* [Request]:
In the material below, copy out everything from the line containing "Warning Signs You Need Water" down to the line containing "thousands of dollars", with both of those lines included, keeping each line unchanged.

* [Dataset entries]:

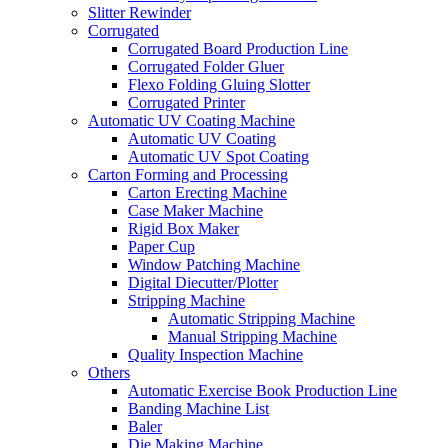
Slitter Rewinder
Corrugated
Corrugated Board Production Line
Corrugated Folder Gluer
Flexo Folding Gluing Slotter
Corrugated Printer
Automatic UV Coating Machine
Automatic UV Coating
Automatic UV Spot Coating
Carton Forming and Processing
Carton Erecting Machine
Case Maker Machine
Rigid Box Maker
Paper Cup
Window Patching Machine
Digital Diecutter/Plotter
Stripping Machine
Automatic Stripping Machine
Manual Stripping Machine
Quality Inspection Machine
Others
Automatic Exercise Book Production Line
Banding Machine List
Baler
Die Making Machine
* * *
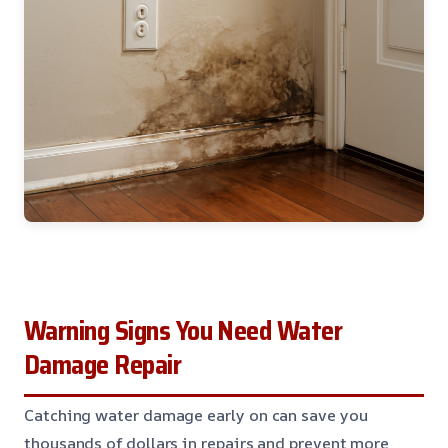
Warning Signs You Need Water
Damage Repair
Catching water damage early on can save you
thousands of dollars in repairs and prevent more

* [Task result]:
Warning Signs You Need Water
Damage Repair
Catching water damage early on can save you
thousands of dollars in repairs and prevent more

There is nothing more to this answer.